§ 54C‑33.  Conversion of mutual to stock savings bank.

(a) A mutual savings bank may convert from mutual to the stock form of ownership as provided in this section.

(b) A mutual savings bank may apply to the Commissioner of Banks for permission to convert to a stock savings bank and for certification of appropriate amendments to the savings bank's certificate of incorporation. Upon receipt of an application to convert from mutual to stock form the Commissioner of Banks shall examine all facts connected with the requested conversion. The savings bank applying for permission to convert shall pay all expenses and cost of the examination, monitoring, and supervision.

(c) The savings bank shall submit a plan of conversion as a part of the application to the Commissioner of Banks. The Commissioner of Banks may approve it with or without amendment, if it appears that:

(1) After conversion the savings bank will be in sound financial condition and will be soundly managed;

(2) The conversion will not impair the capital of the savings bank nor adversely affect the savings bank's operations;

(3) The conversion will be fair and equitable to the members of the savings bank and no person whether member, employee, or otherwise, will receive any inequitable gain or advantage by reason of the conversion;

(4) The savings bank services provided to the public by the savings bank will not be adversely affected by the conversion;

(5) The substance of the plan has been approved by a vote of two‑thirds of the board of directors of the savings bank;

(6) All shares of stock issued in connection with the conversion are offered first to the members of the savings bank; except that any one or more tax qualified employee stock benefit plans may first purchase in the aggregate not more than ten percent (10%) of the total offering of shares;

(7) All stock shall be offered to members of the savings bank and others in prescribed amounts and otherwise under a formula and procedure that is fair and equitable and will be fairly disclosed to all interested persons; and

(8) The plan provides a statement as to whether stockholders shall have preemptive rights to acquire additional or treasury shares of the savings bank.
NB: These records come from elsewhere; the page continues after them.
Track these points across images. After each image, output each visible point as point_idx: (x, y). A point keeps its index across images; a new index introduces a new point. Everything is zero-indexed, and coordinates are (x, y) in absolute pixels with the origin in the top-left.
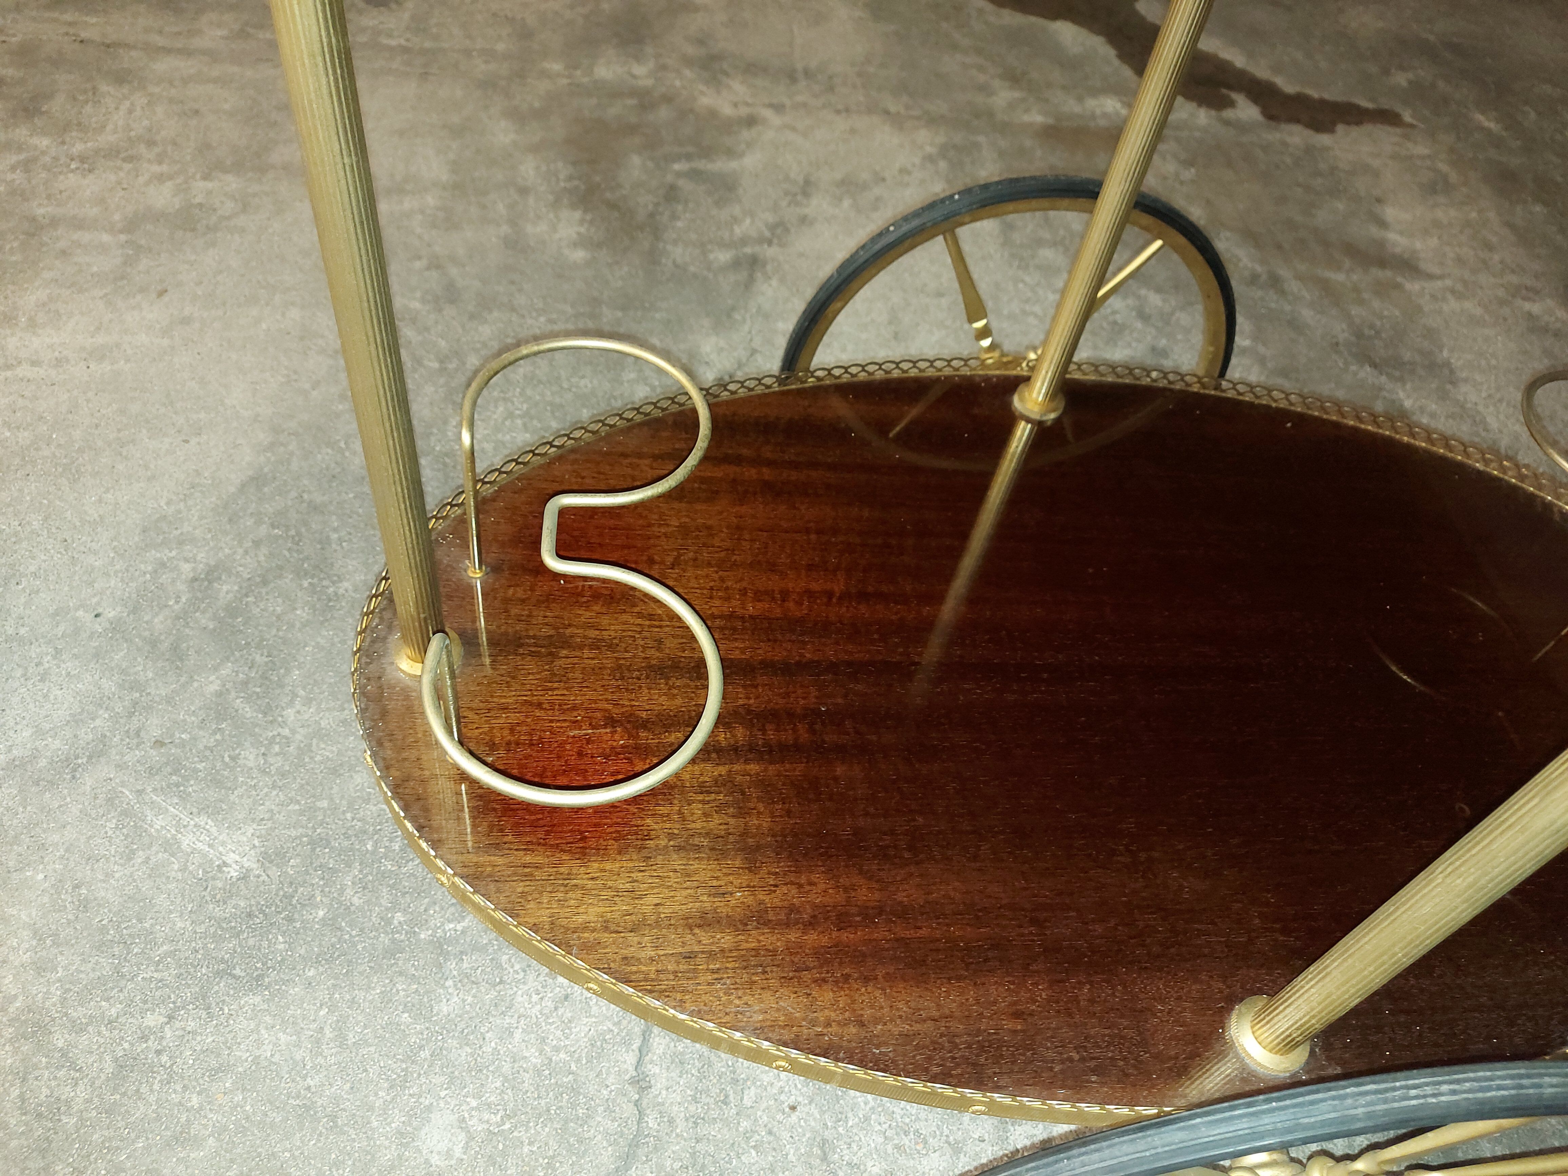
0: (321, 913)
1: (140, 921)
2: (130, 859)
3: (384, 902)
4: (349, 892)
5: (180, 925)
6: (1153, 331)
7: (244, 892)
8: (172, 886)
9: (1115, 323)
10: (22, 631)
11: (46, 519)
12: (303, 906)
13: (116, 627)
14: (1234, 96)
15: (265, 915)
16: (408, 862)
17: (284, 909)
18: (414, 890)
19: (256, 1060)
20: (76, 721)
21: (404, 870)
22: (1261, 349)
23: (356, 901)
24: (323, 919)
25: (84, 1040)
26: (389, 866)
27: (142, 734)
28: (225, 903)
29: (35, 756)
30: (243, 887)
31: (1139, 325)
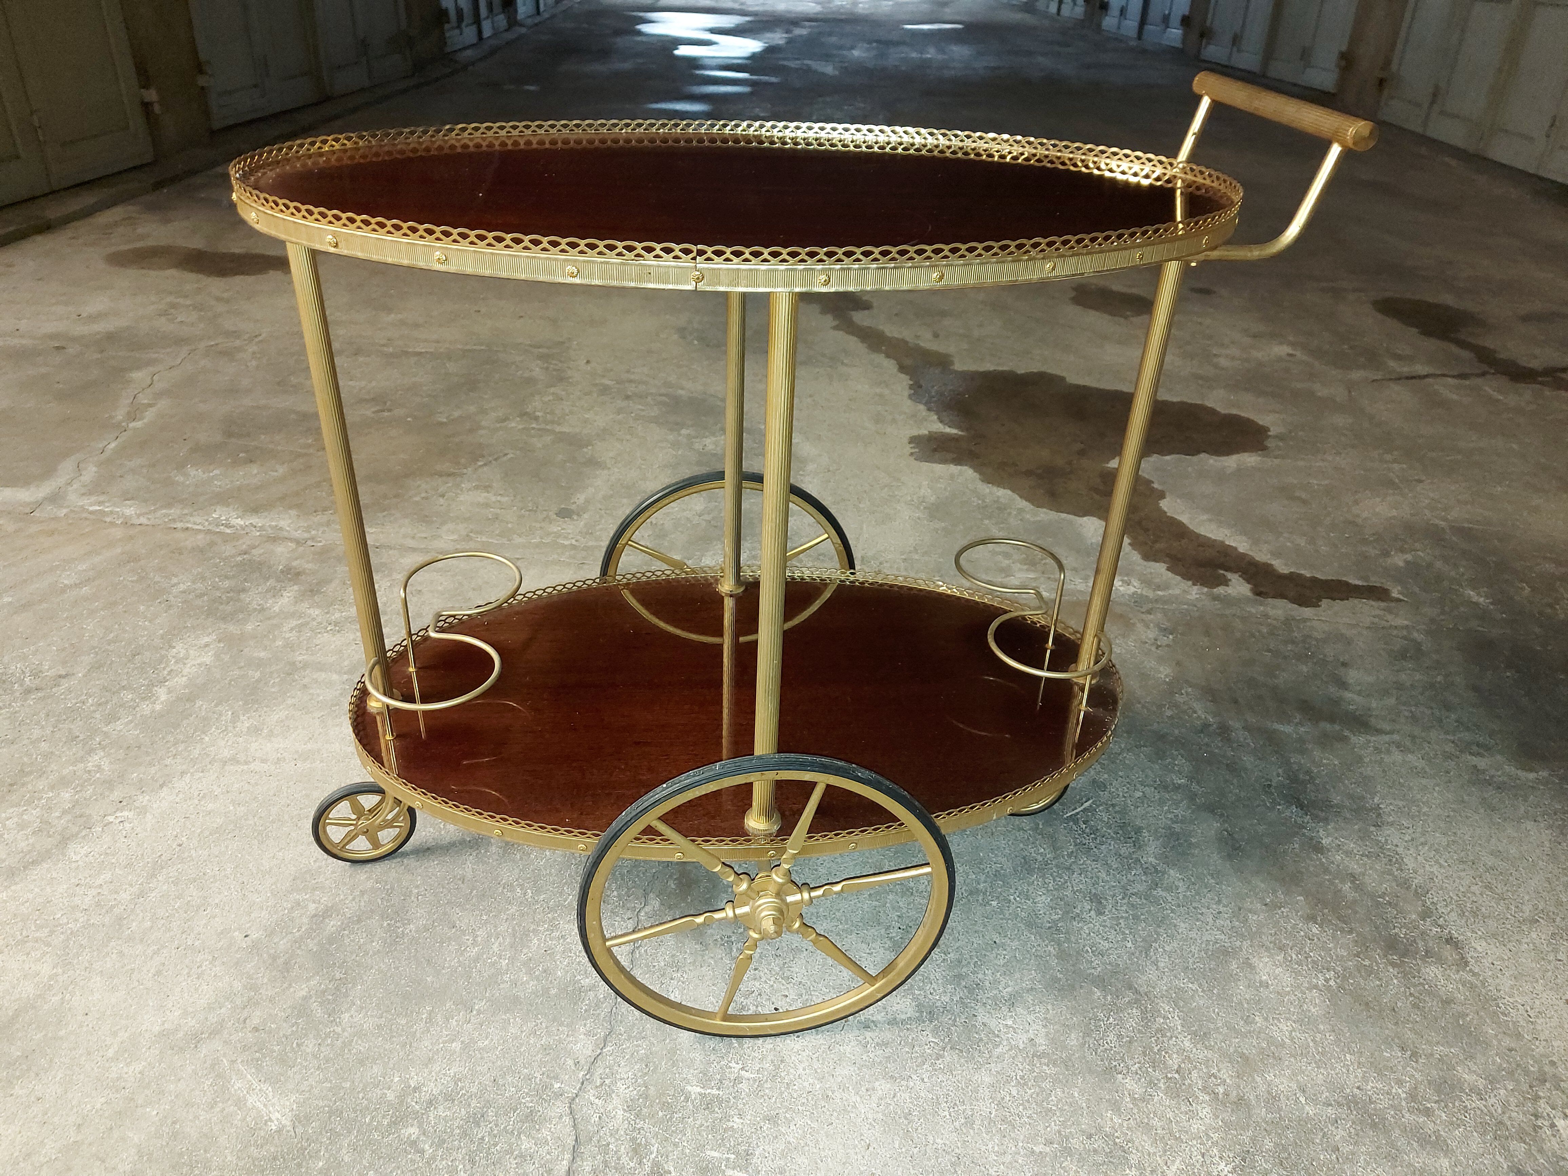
0: (321, 1164)
1: (205, 1151)
2: (212, 1107)
3: (365, 1162)
4: (344, 1151)
5: (229, 1158)
7: (276, 1141)
8: (232, 1131)
12: (311, 1157)
14: (1229, 575)
15: (284, 1160)
16: (390, 1134)
17: (298, 1157)
18: (388, 1155)
21: (385, 1140)
23: (346, 1159)
24: (321, 1169)
26: (376, 1136)
28: (262, 1147)
30: (276, 1137)
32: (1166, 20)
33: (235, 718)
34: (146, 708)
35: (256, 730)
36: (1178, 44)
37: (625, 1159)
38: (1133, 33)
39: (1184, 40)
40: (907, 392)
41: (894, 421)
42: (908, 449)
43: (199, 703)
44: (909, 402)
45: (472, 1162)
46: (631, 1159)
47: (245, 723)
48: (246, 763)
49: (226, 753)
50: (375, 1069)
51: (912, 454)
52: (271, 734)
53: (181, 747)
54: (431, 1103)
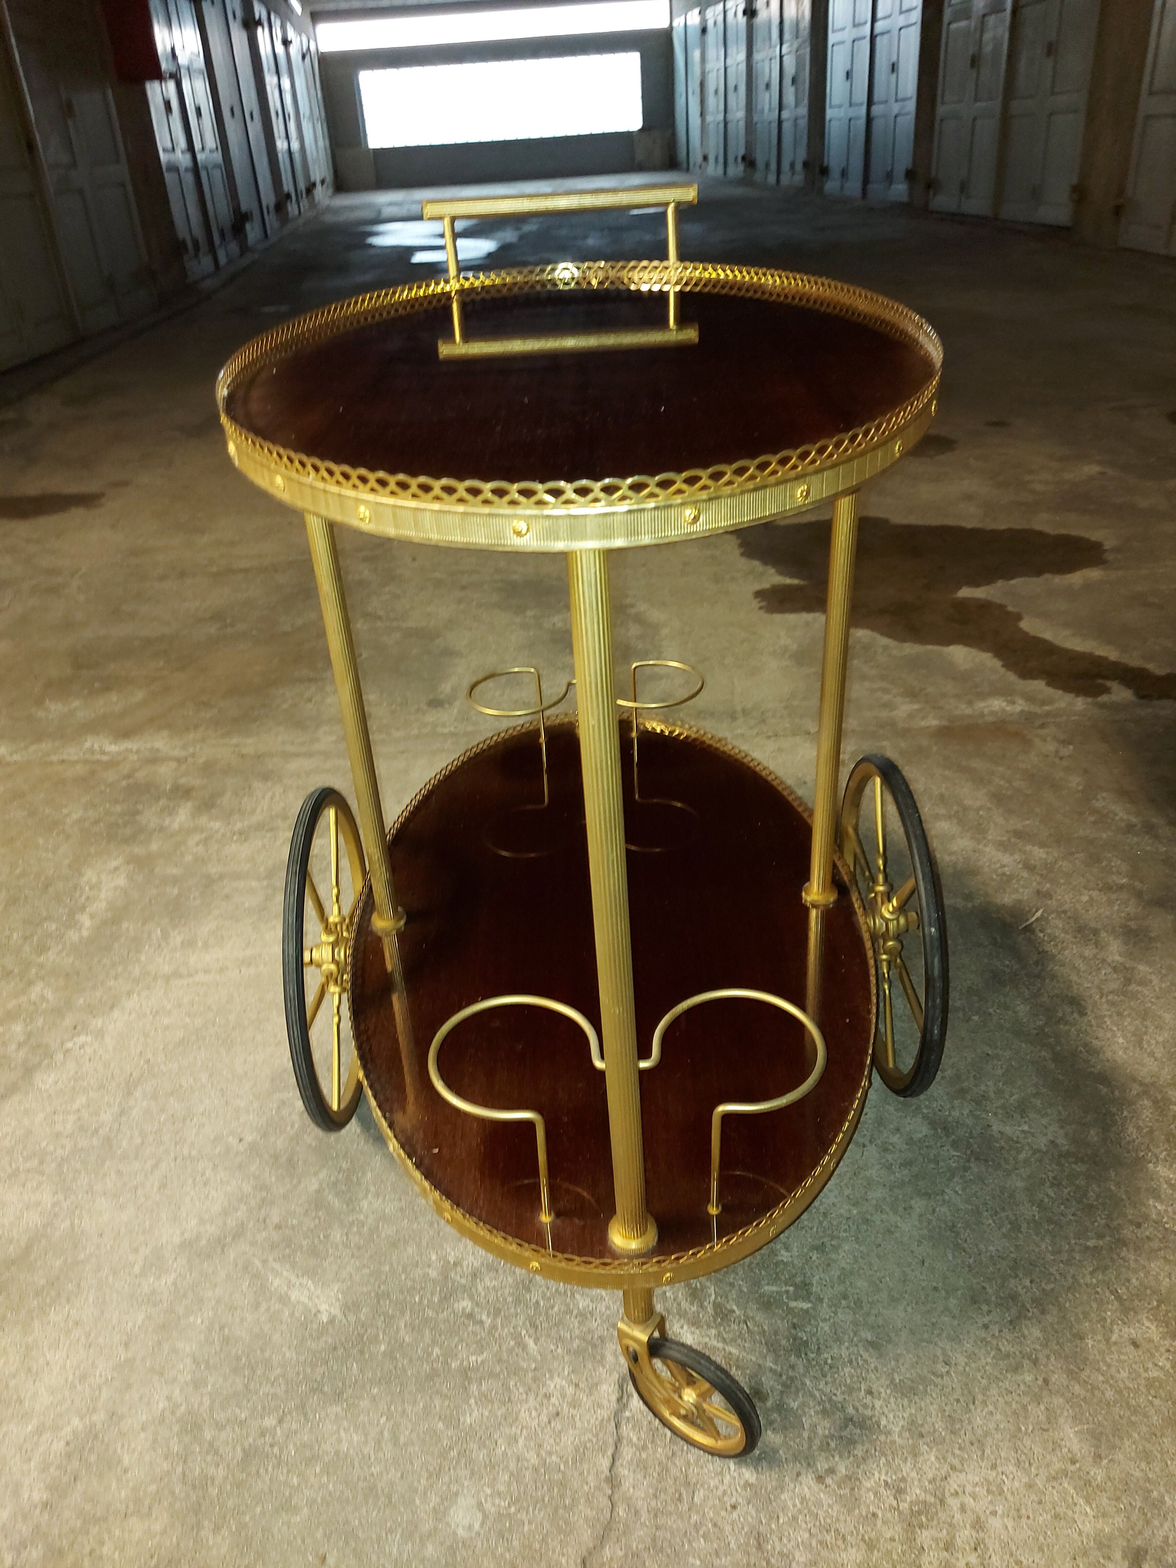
0: (383, 1348)
1: (262, 1351)
2: (256, 1308)
3: (426, 1340)
4: (402, 1332)
5: (288, 1354)
6: (1038, 878)
7: (331, 1332)
8: (284, 1327)
9: (1004, 874)
10: (194, 1153)
11: (210, 1076)
12: (371, 1342)
13: (253, 1147)
14: (1109, 683)
15: (345, 1348)
17: (358, 1344)
19: (337, 1453)
20: (225, 1212)
21: (440, 1317)
22: (1138, 884)
23: (407, 1339)
24: (384, 1352)
25: (223, 1435)
26: (430, 1314)
27: (267, 1220)
28: (319, 1340)
29: (198, 1237)
30: (330, 1328)
31: (1025, 874)
32: (889, 177)
33: (165, 935)
34: (73, 936)
35: (189, 944)
36: (905, 199)
37: (685, 1305)
38: (858, 193)
39: (911, 194)
40: (737, 552)
41: (733, 579)
42: (755, 604)
43: (125, 925)
44: (743, 560)
45: (534, 1325)
46: (692, 1304)
47: (177, 938)
48: (190, 975)
49: (167, 969)
50: (410, 1250)
51: (760, 608)
52: (206, 946)
53: (120, 969)
54: (475, 1275)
If the Commissioner of Banks approves the plan, then the plan shall be submitted to the members as provided in subsection (d) of this section. If the Commissioner of Banks refuses to approve the plan, the Commissioner of Banks shall state the objections in writing and give the converting savings bank an opportunity to amend the plan to obviate the objections or to appeal the Commissioner of Banks' decision to the Commission.

(d) After lawful notice to the members of the savings bank and full and fair disclosure, the substance of the plan shall be approved by a majority of the total votes that members of the savings bank are eligible and entitled to cast. The vote by the members may be in person or by proxy. Following the vote of the members, the results of the vote certified by an appropriate officer of the savings bank shall be filed with the Commissioner of Banks. The Commissioner of Banks shall then either approve or disapprove the requested conversion. After approval of the conversion, the Commissioner of Banks shall supervise and monitor the conversion process and shall ensure that the conversion is conducted lawfully and under the savings bank's approved plan of conversion.

(e) Any rules that the Commissioner of Banks may adopt to govern conversions shall equal or exceed the requirements for conversion, if any, imposed by the federal insurer of deposit accounts. (1991, c. 680, s. 1; 1991 (Reg. Sess., 1992), c. 829, s. 8; 2001‑193, s. 16.)